L’évènement 2024 : « Heeramandi, les diamants de la cour »
(8 épisodes netflix 2024), du réalisateur de Bollywood le plus célèbre, SL Banshali, auteur de l’immense chef d’œuvre historique« Bajirao Mastani » (2015) et de grands films comme le superbe drame musical Devdas (2002), prouve, s'il en était besoin que le système cinématographique de Bombay ne produit pas que des mélos stéréotypés.
Voici avec la série Heeramandi un film aussi important que Bajirao, comportant et mêlant harmonieusement une intrigue puissante, des soubassements historiques solides (ici Lahore annés 40), un ancrage sociologique détaillé (ici le milieu des courtisanes, danseuses traditionnelles, chanteuses et poétesses, d'un haut statut culturel – nommées tawaïfs - de Heera Mandi, le "quartier rouge" de Lahore), un message politique fort (le soutien du mouvement d'indépendance par les musulmans et singulièrement la masse des tawaïfs, ce qui n'est jamais dit et qui est caché par le pouvoir fédéral raciste antimusulman de Modi), une intrigue tendue, dramatique et pleine de rebondissement où la férocité et la cruauté délibérée du colonisateur anglais est soulignée et la dureté des maisons closes n'est jamais minimisée, le niveau l'excellence des danses et chants illustrant et commentant chaque épisode, soulignant la perfection du travail des tawaïfs (et contrairement à ce qui a été dit leur souci artistique).
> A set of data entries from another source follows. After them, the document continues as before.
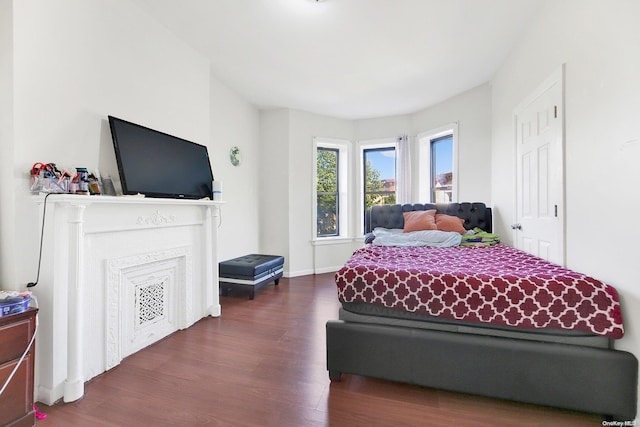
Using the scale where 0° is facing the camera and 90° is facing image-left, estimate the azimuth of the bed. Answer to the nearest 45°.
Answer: approximately 0°

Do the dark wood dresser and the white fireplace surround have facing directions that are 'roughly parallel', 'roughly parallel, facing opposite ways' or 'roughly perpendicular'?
roughly parallel

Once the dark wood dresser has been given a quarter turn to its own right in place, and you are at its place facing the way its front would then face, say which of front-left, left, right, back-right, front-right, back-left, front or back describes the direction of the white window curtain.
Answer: back-left

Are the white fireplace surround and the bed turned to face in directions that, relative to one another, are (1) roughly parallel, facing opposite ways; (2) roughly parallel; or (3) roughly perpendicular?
roughly perpendicular

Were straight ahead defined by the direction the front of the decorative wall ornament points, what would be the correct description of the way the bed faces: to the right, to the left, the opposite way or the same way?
to the right

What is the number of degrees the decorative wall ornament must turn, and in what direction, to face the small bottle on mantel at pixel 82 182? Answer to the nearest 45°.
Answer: approximately 90° to its right

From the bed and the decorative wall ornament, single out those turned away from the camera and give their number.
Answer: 0

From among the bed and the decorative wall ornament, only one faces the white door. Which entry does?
the decorative wall ornament

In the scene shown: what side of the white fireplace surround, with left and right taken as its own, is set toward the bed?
front

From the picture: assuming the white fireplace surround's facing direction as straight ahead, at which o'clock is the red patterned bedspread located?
The red patterned bedspread is roughly at 12 o'clock from the white fireplace surround.

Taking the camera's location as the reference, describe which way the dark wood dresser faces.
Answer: facing the viewer and to the right of the viewer

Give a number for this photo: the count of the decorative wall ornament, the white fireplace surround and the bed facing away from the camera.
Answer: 0

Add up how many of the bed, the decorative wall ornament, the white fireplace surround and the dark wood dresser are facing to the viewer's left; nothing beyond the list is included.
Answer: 0

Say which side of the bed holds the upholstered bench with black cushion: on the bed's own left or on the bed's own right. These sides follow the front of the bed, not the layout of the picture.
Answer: on the bed's own right

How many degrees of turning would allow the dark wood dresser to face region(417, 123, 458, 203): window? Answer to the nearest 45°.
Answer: approximately 45° to its left
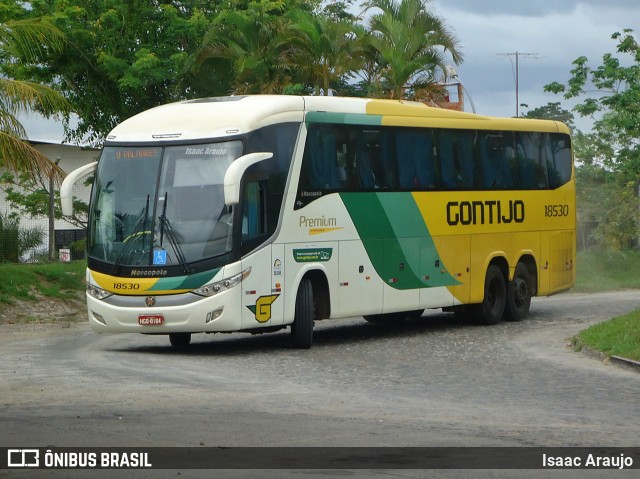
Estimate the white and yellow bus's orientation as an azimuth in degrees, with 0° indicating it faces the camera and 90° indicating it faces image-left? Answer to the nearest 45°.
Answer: approximately 45°

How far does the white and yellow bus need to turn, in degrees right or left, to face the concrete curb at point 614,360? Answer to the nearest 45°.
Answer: approximately 135° to its left

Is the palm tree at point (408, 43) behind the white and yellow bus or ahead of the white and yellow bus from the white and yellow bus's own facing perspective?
behind

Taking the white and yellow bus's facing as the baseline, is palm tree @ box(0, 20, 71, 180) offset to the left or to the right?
on its right

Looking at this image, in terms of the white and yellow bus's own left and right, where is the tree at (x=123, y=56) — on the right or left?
on its right
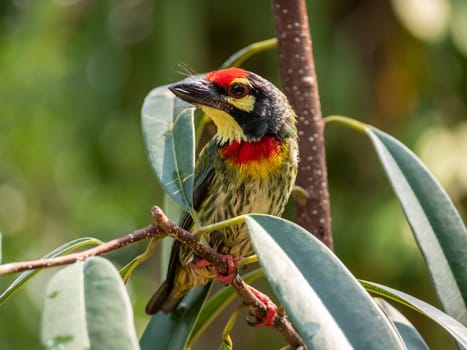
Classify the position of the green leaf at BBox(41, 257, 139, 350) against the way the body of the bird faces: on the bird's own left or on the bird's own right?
on the bird's own right

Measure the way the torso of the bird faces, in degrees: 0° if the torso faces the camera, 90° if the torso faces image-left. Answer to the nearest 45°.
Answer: approximately 315°

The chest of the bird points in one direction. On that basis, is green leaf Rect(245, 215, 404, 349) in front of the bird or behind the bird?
in front

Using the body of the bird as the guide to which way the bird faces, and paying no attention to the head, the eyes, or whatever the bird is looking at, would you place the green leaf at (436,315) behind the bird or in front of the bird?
in front

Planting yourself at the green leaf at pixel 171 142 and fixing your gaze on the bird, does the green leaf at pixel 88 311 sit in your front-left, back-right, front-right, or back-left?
back-right

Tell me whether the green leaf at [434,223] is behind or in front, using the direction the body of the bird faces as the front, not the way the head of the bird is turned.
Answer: in front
Les personnages principaux sont incarnés par des actrices inconnues ici mais très expérimentées et d'une expressivité confondante.
Le film est produit en langue ourdou mais distribué par netflix en anglais, on recommande de le suivre en anglais.
Heermandi a été la série la plus regardée dans le monde au premier semestre 2024, traduisant la satisfaction du public devant un projet si élaboré, montrant la structuration initiale du mouvement indépendantiste sur des bases terroristes et le raidissement répressif immédiat des forces coloniales, appuyées par l'aristocratie égoïste des nababs ("nawabs" en anglais) mais pas par la masse des courtisanes qu'ils rémunéraient pourtant et ce malgré leurs concurrence acharnée.
Préparée depuis 14 ans par Banshali et ses collaborateurs, les critiques indiens unanimes relèvent la perfection du projet et de la réalisation.
On sera fasciné des le début, même si la complexité de l'intrigue mettra quelques épisodes à se laisser totalement appréhender par le spectateur occidental.
Cette année, le chef d'œuvre du cinéma vient de Bombay.